Rewrite the items below, replacing "slice" with "wedge" and keeping everything else unchanged. Leave the pictures out of the answer.

Chart-based quiz items
▼▼▼

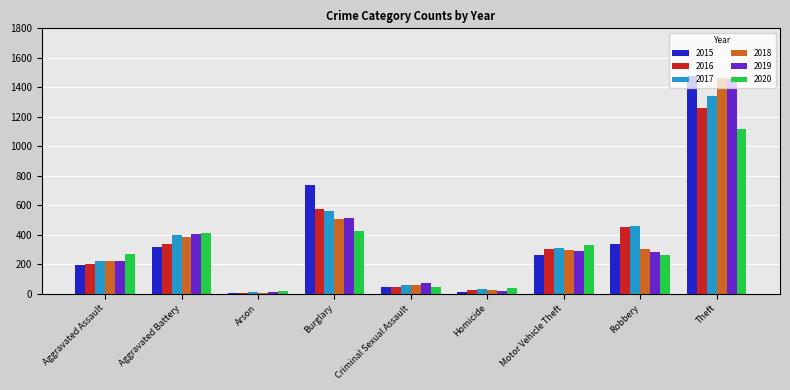

At which category is the sum across all series the highest?

Theft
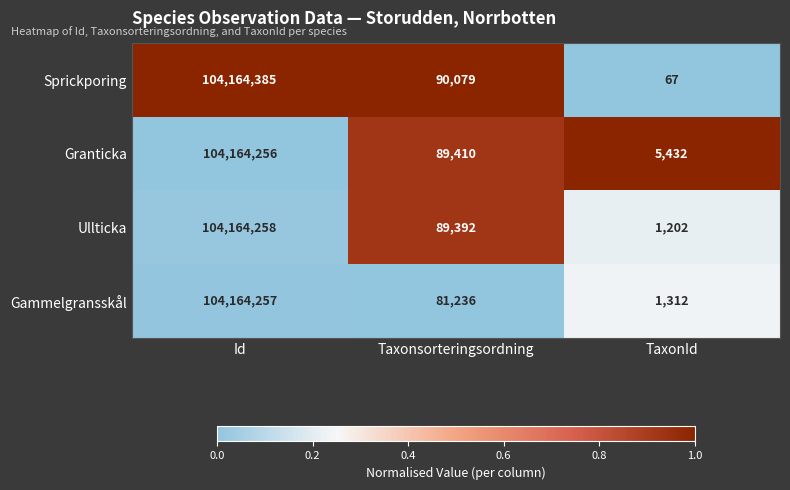

The value of Gammelgransskål at Taxonsorteringsordning is 53872. True or false?

False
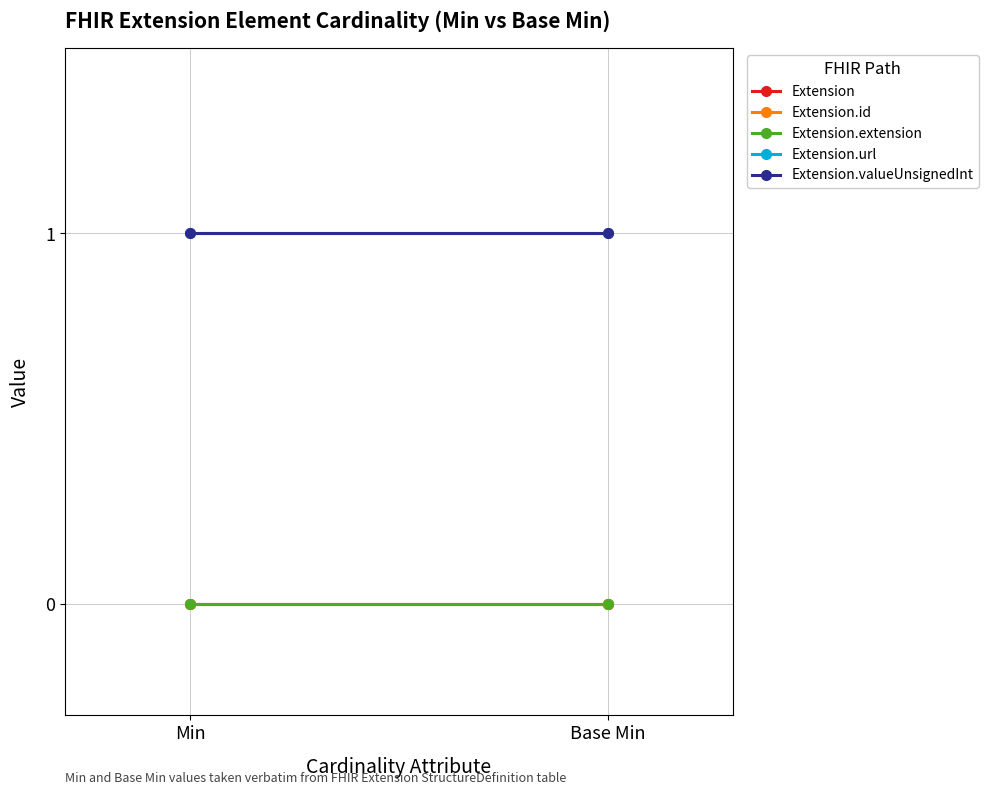

Is it true that Extension.extension equals 0 at Min?

True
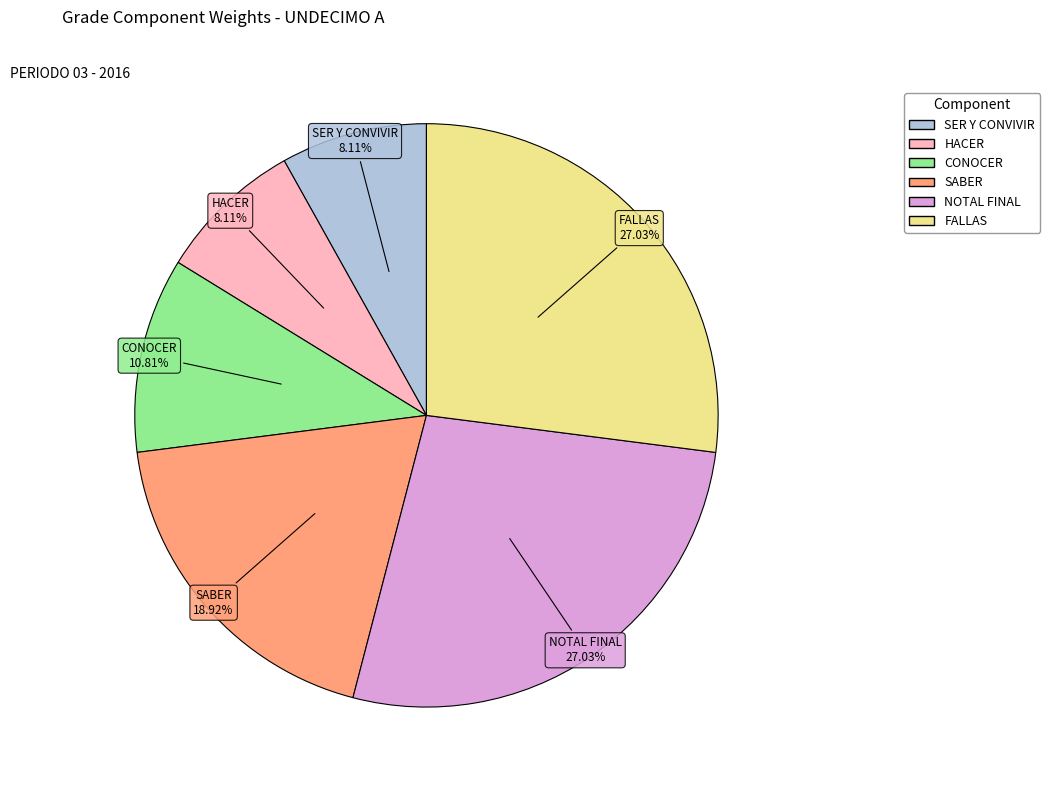

Is there a majority slice in this chart?

No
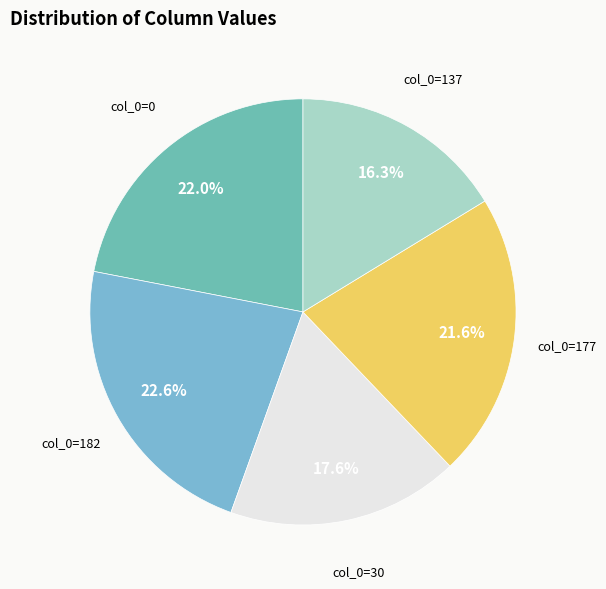

Is there any slice that represents more than half of the pie?

No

▲▲▲

**Solution:**
At which category is the sum across all series the highest?

Theft

The value of Gammelgransskål at Taxonsorteringsordning is 53872. True or false?

False

Is it true that Extension.extension equals 0 at Min?

True

Is there a majority wedge in this chart?

No

Is there any wedge that represents more than half of the pie?

No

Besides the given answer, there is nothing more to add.